Why do I see diminishing returns on speed of backgrounding processes in Bash?

I'm trying to figure out why I'm seeing diminishing speed returns when backgrounding lots of processes in a Bash script. Something like:

function lolecho() {
    echo "lol" &> /dev/null
}
c=0
while true; do
    for i in $(seq 1 1000); do
        lolecho &
        ((c+=1))
        if [[ $((c%1000)) -eq 0 ]]; then
            echo "Count $c"
        fi
    done
    sleep .1
done

It screams out of the gate up to 10,000, 20,0000... but it then starts to slow down in how quickly it can put up backgrounded processes around 70,000... 80,0000. As in, the rate at which the count prints to screen slows down by a seemingly linear amount, depending on the total.

Should not the rate at which the machine can run background jobs that finish basically instantly be consistent, regardless of how many have been added and closed?

Upvotes: 0

Views: 357

Answers (2)

markp-fuso
markp-fuso

Reputation: 33819

A bit long for a comment ... OP's solution of using the wait command is fine but could probably be fine tuned a bit ...

As coded (in OPs answer):

  • 1K background processes are spawned (likely hitting some contention on system resources)
  • we wait for all 1K processes to finish before we ...
  • start a new set of 1K processes

For a more consistent throughput I'd want to:

  • look at limiting the number of concurrent background processes (eg, 50? 100?); will need to run some tests on your particular system) to reduce system resource contention then ...
  • use wait -n to start up a new process as soon as one finishes

Granted, this may not make much difference for this simple example (lolecho()) but if doing some actual work you should find you maintain a fairly steady workload.

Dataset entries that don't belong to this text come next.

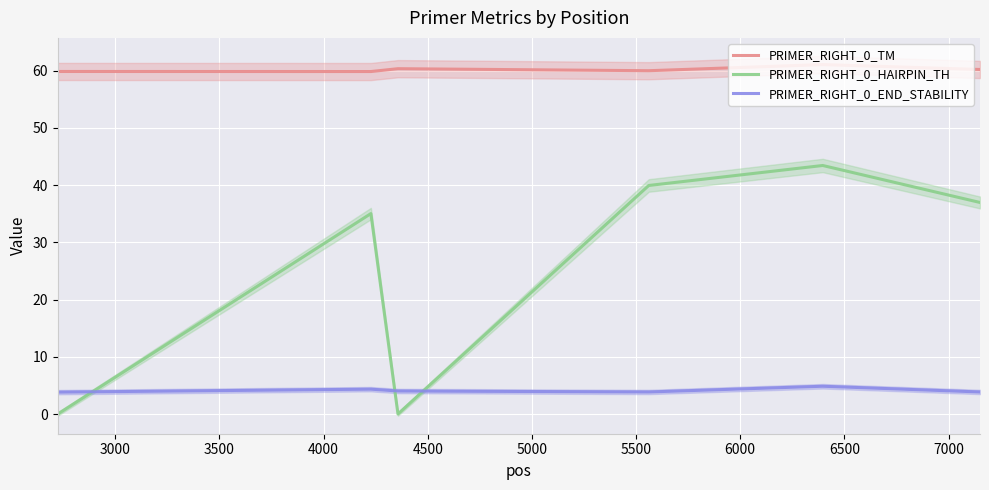

True or false: PRIMER_RIGHT_0_END_STABILITY and PRIMER_RIGHT_0_TM intersect in this chart.

False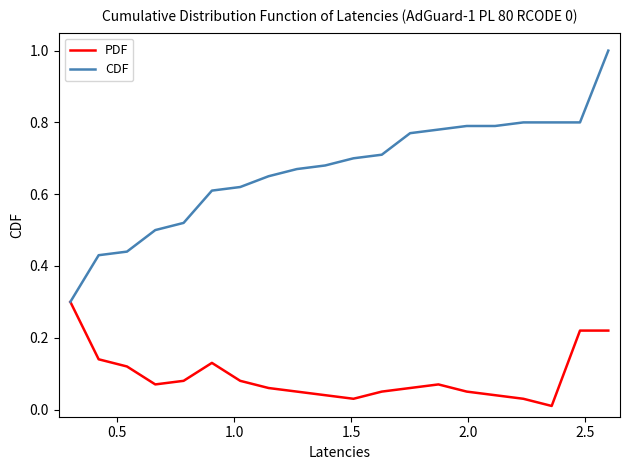

Which series has the largest total across all categories?

CDF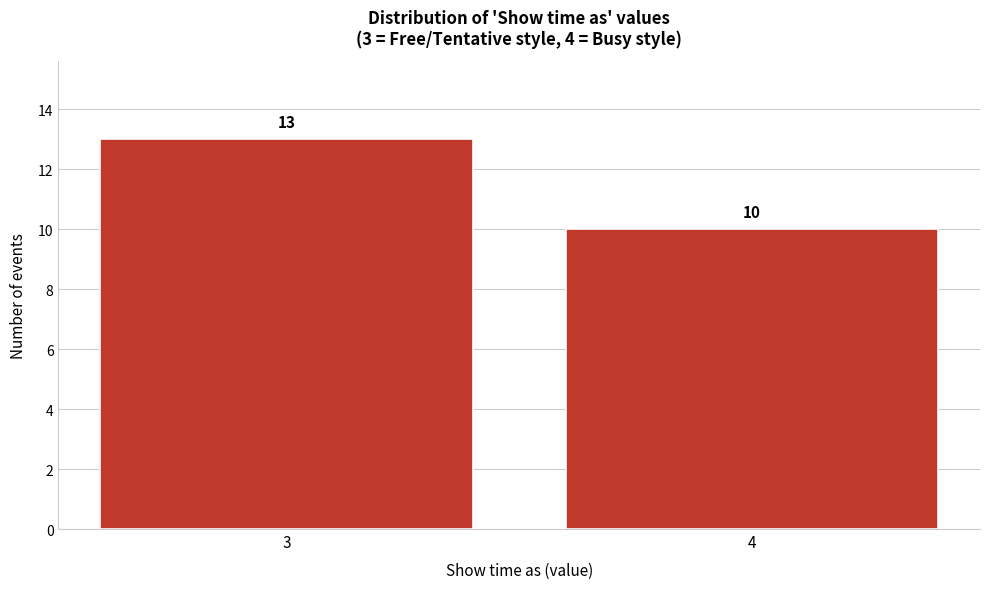

Reading right to left, list all the values displayed in this chart.

4=10	3=13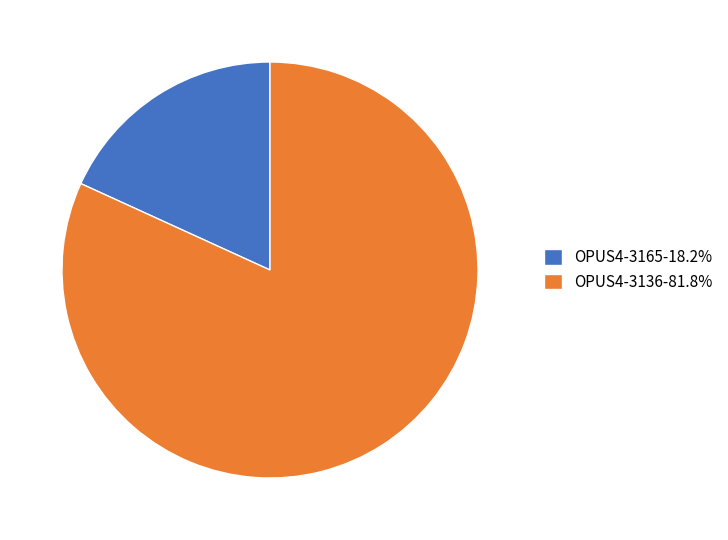

What is the ratio of the value at OPUS4-3136-81.8% to the value at OPUS4-3165-18.2%?

4.5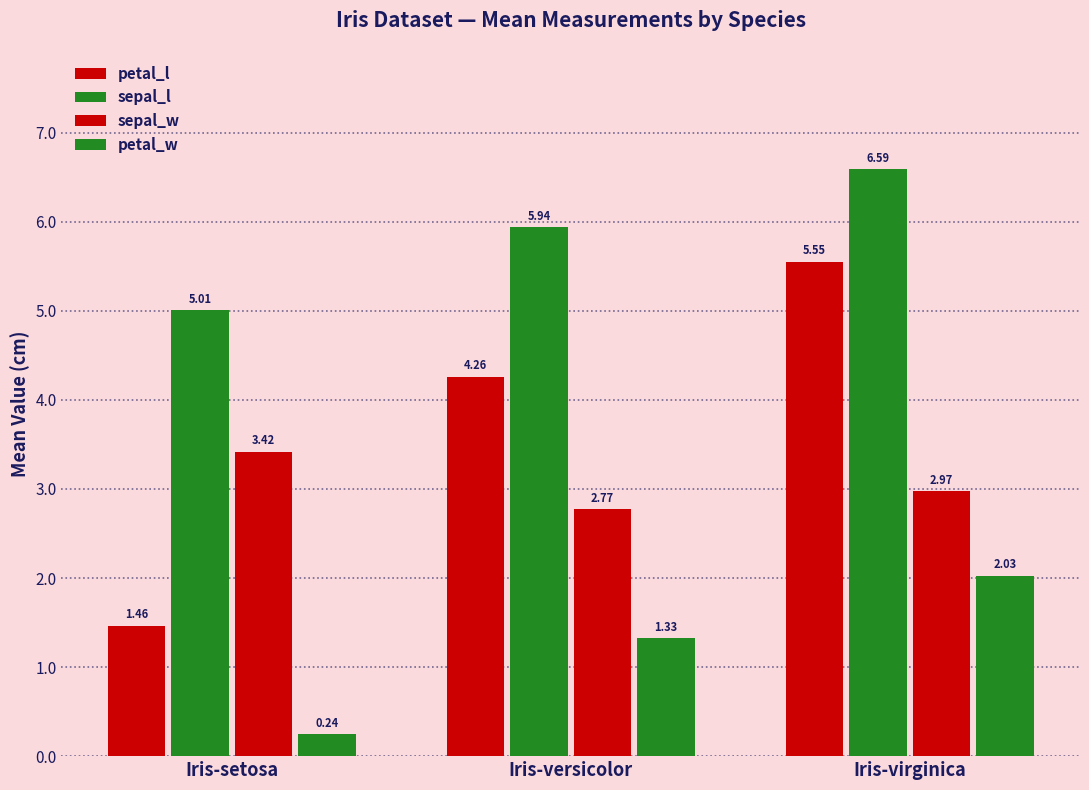

The value of petal_l at Iris-setosa is 1.5. True or false?

True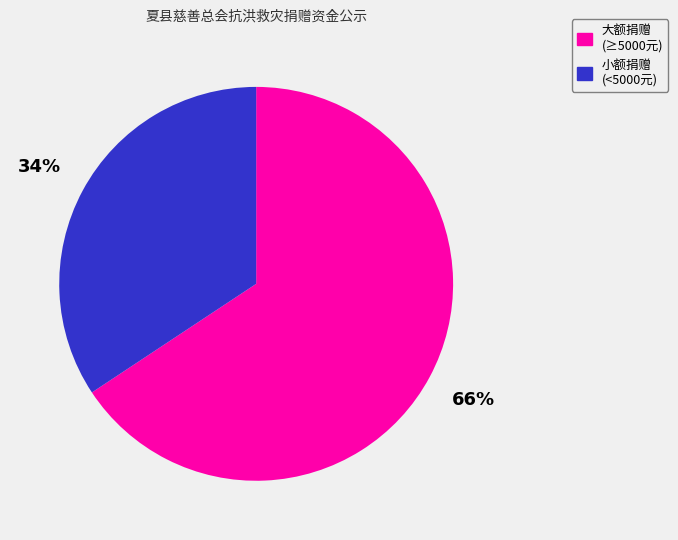

Is there a majority slice in this chart?

Yes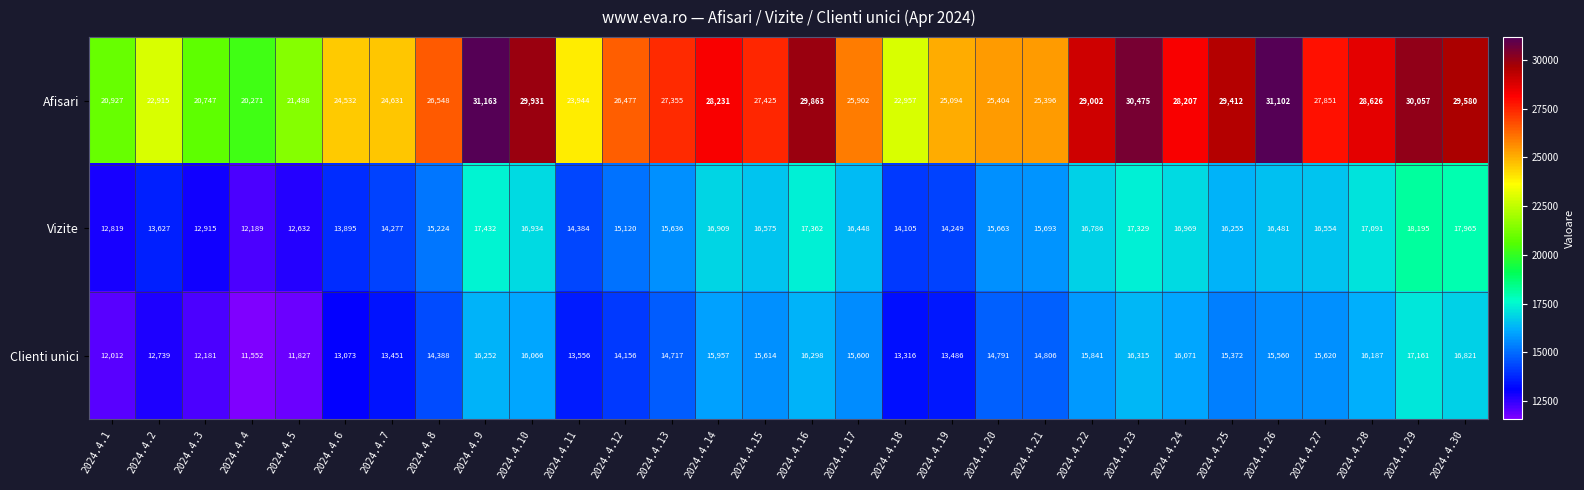

Where is Clienti unici nearest to the value 14356?

2024.4.8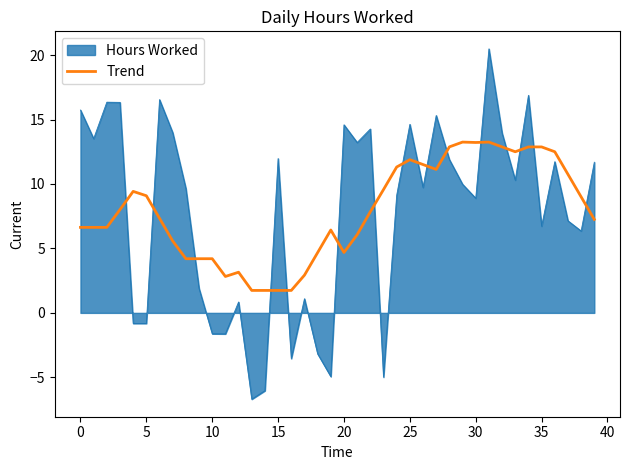

What is the lowest value of the Trend series?

1.7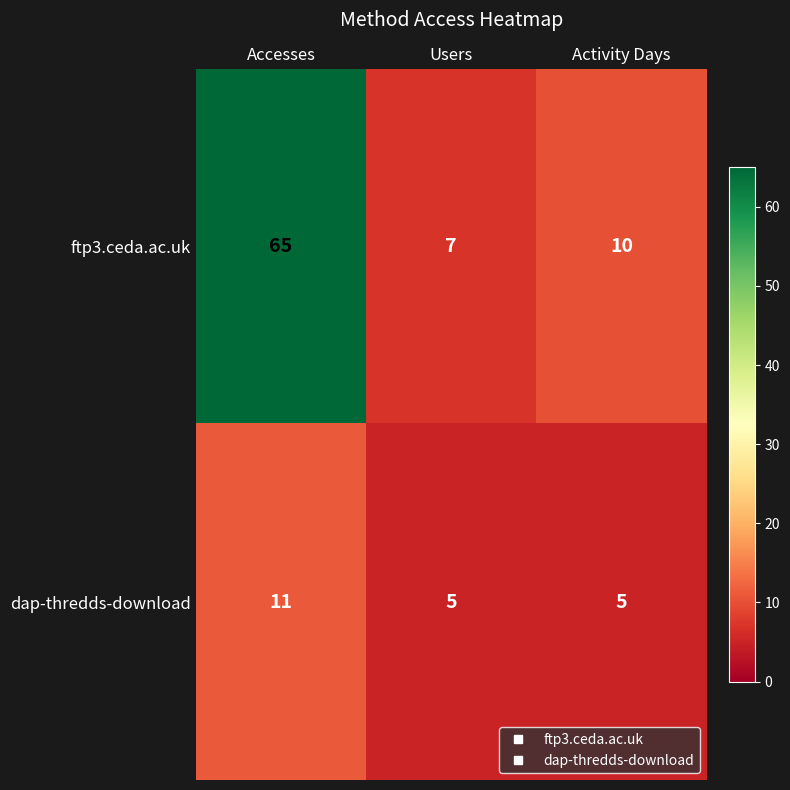

How many series are shown in this chart?

2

A couple examples of using wait -n: here and here - see 2nd half of answer

If using an older version of bash that does not support the -n flag, an example using a polling process

Upvotes: 0

Locane
Locane

Reputation: 3134

The answer was to use the Linux built-in wait command:

function lolecho() {
    echo "lol" &> /dev/null
}
c=0
while true; do
    for i in $(seq 1 1000); do
        lolecho &
        ((c+=1))
        if [[ $((c%1000)) -eq 0 ]]; then
            echo "Count $c"
        fi
    done
    wait   # <------------
done

The script now produces processes consistently and faster in general.